─── TEXT PASSAGE ───
On Thu, Jul 03, 2008 at 04:15:22PM -0400, Avery Pennarun wrote:
Unfortunately, since your mismerged branches are already published, rewriting history would cause a lot of pain for everyone. It would be better to avoid doing that entirely. However, I can see why you'd want to do that in order to make future git-bisect easier.
It's only sitting in a private developer's branch. I want to do the merge properly, but I'm just trying to figure out how to get the conflict resolution out of his work.
Basically, if you're going to try to fix the git-bisect intermediate versions, you're going to have to rewrite history anyway; in which case, why not just make your developer's cherry-picked branch the official one? Then your problems are solved, other than getting all your developers onto the new history.
Once we start cherry picking the changes from Company B, we have a different set of changes from them, and future merges will get harder and harder.
─── DATA LINES ───
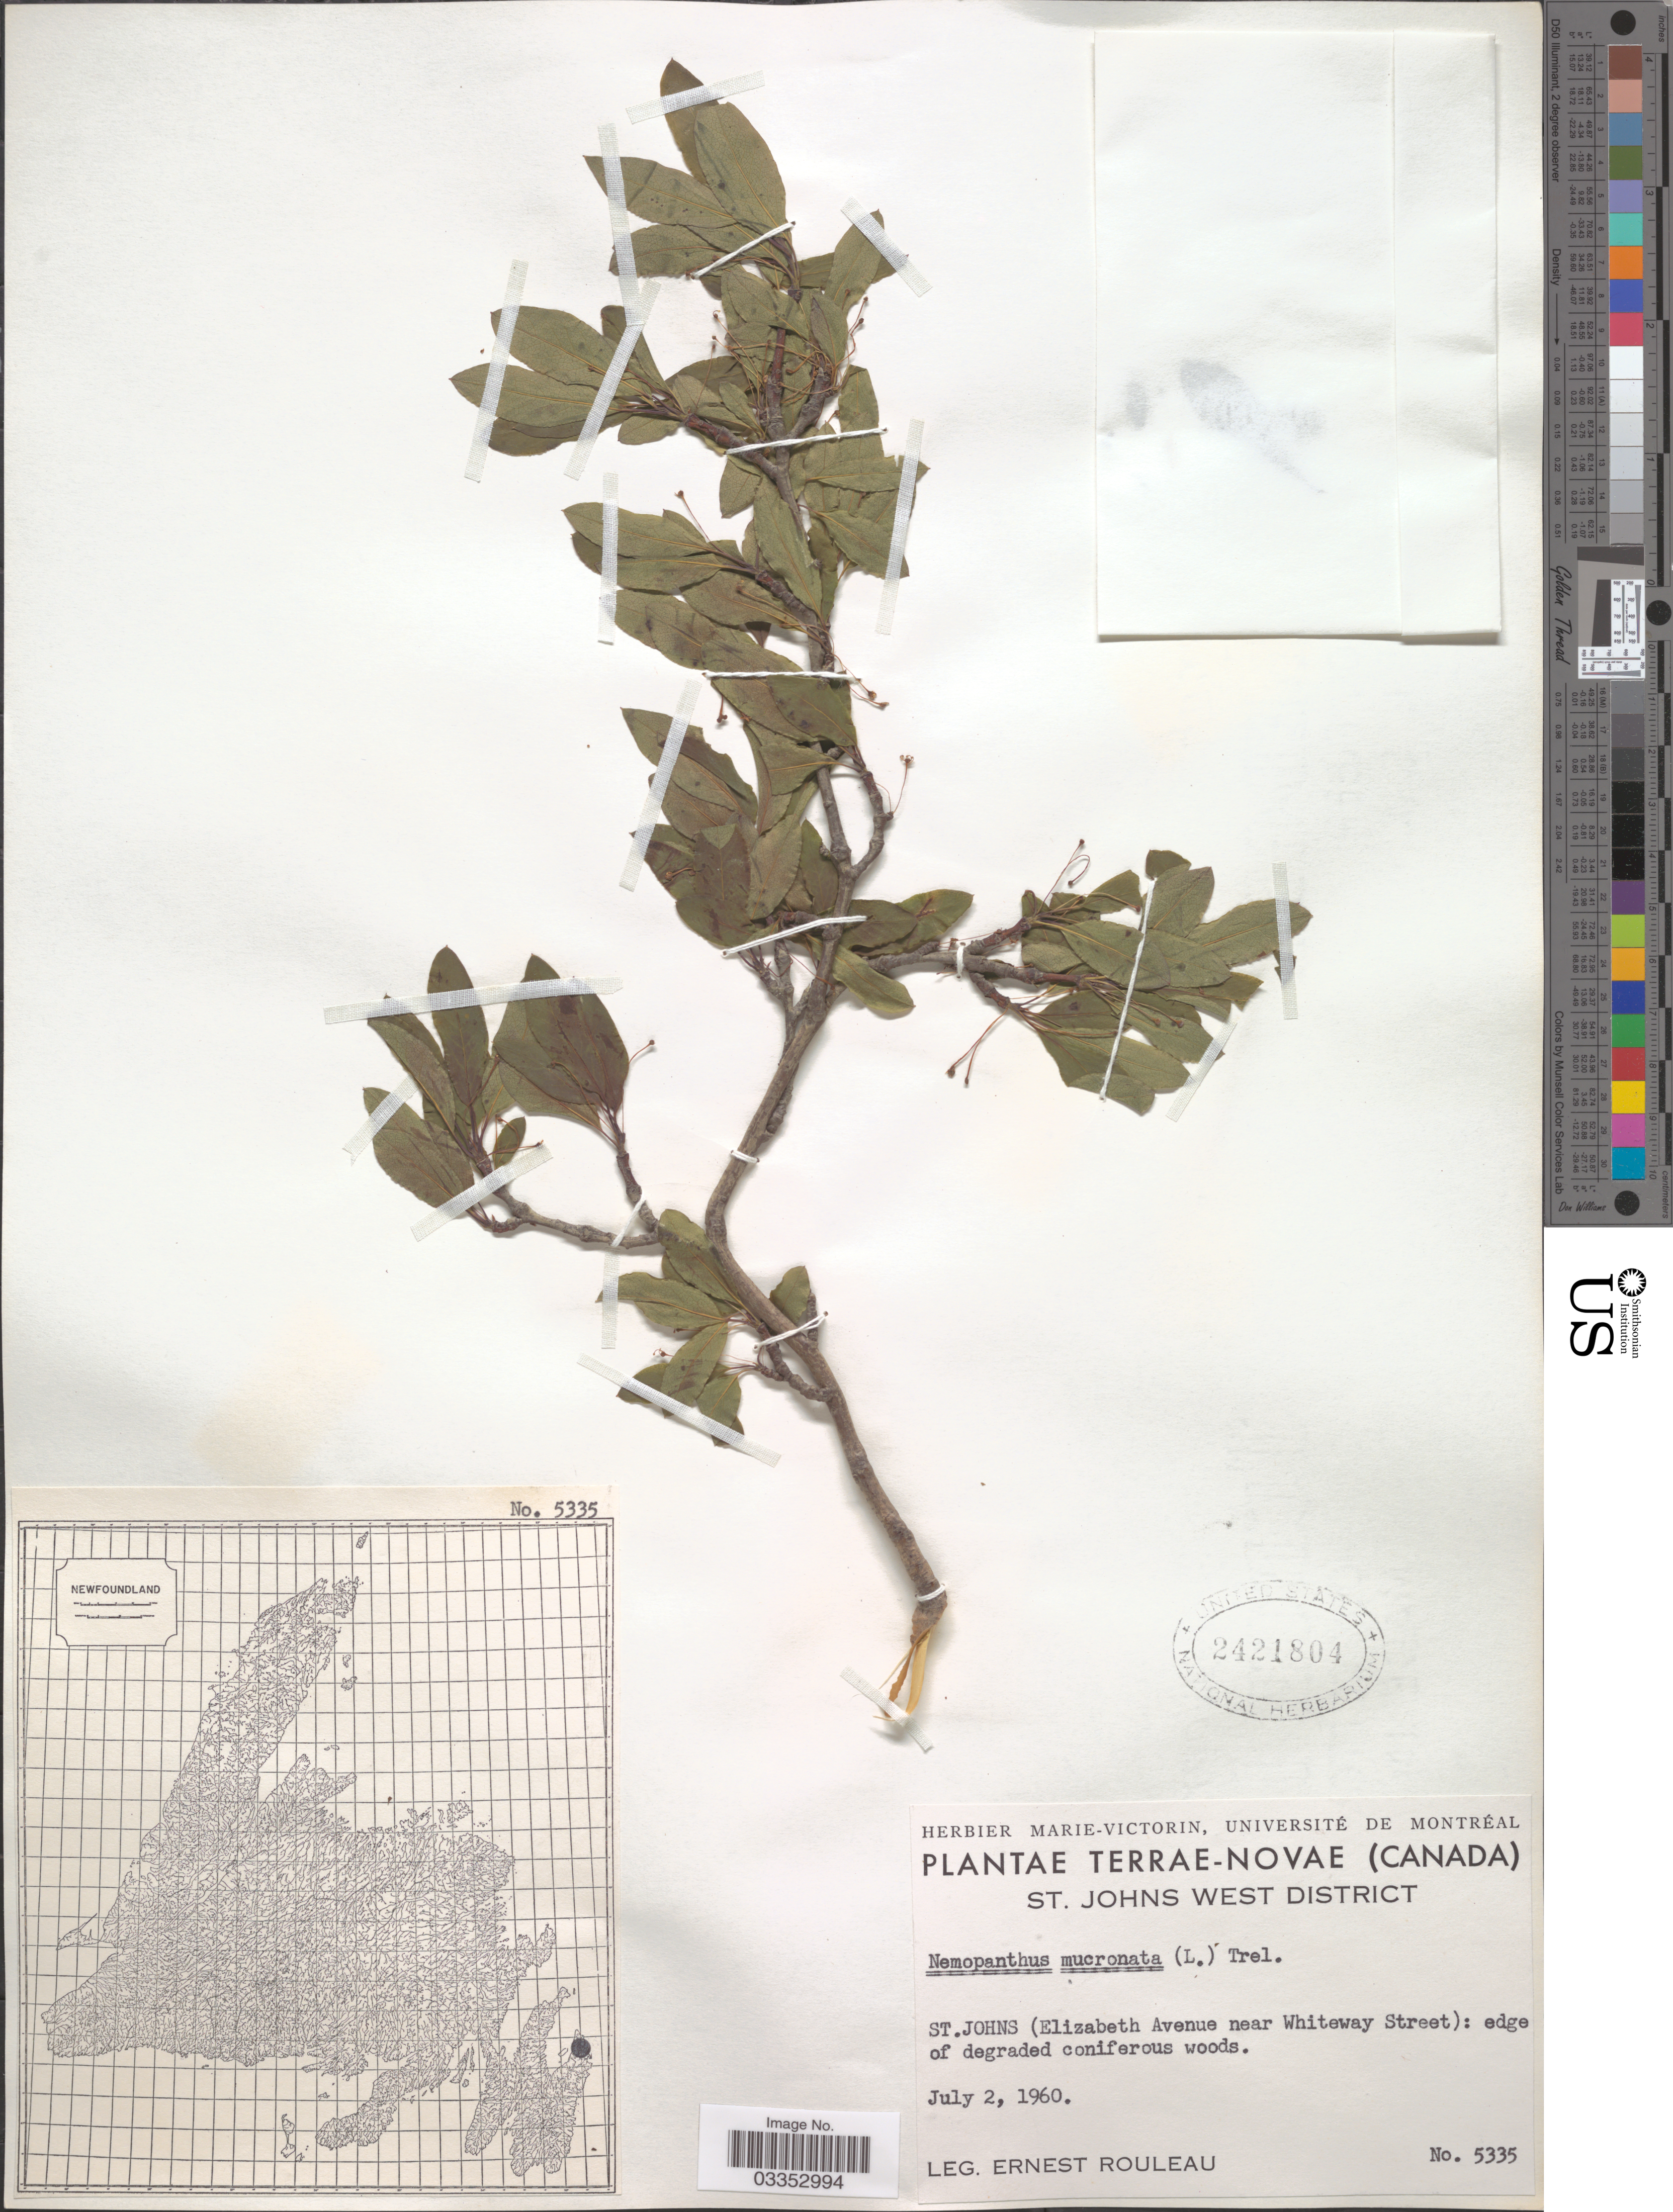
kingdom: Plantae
───
─── DATA LINES ───
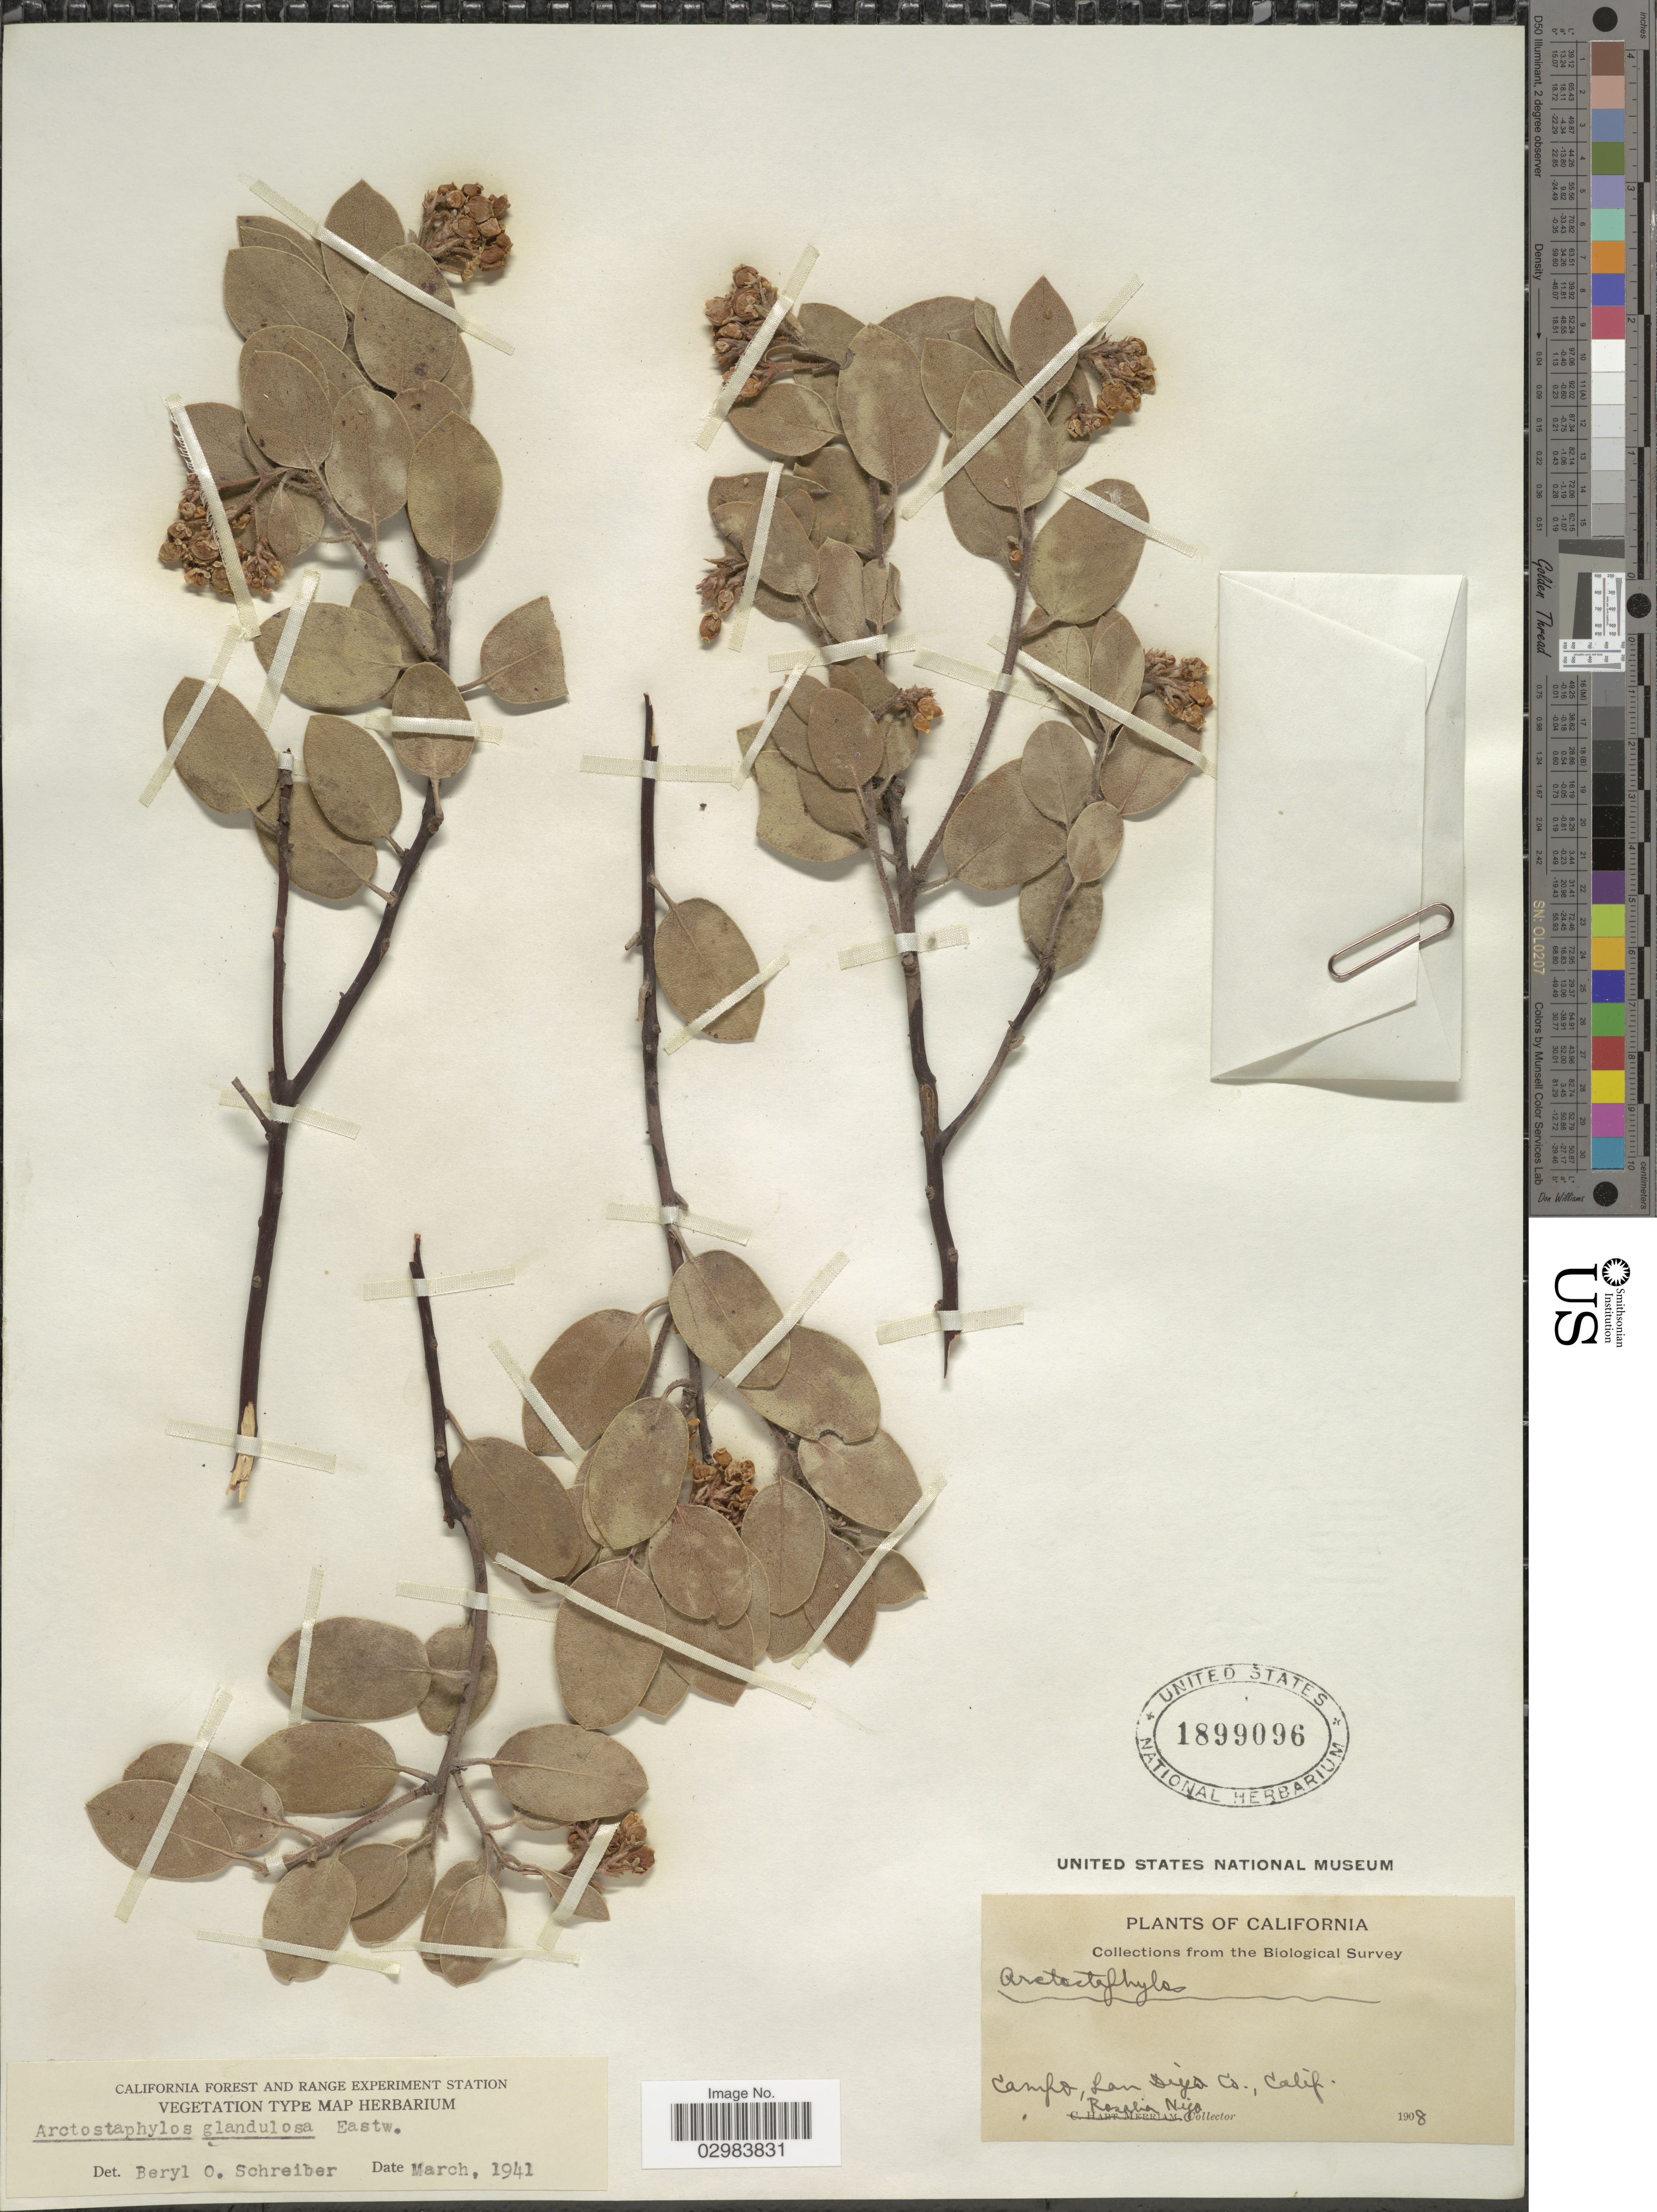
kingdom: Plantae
───
**STATED EXERCISE A:** In the git merging discussion, substitute "main" for "official" and write out the passage starting with "Basically, if you're" and going on through "the new history.".
**STATED EXERCISE B:** Put this sentence from the git merging discussion into Spanish: "It's only sitting in a private developer's branch."
**STATED EXERCISE C:**
Answer these questions from the git merging discussion.
(i) On what date was the quoted message written?
(ii) Which branch does the suggestion propose making the official one?
(iii) From which company would the changes be cherry-picked?

**EXPECTED OUTPUT A:**
Basically, if you're going to try to fix the git-bisect intermediate versions, you're going to have to rewrite history anyway; in which case, why not just make your developer's cherry-picked branch the main one? Then your problems are solved, other than getting all your developers onto the new history.

**EXPECTED OUTPUT B:** Solo está en la rama privada de un desarrollador.

**EXPECTED OUTPUT C:**
(i) Thursday, July 3, 2008
(ii) The developer's cherry-picked branch
(iii) Company B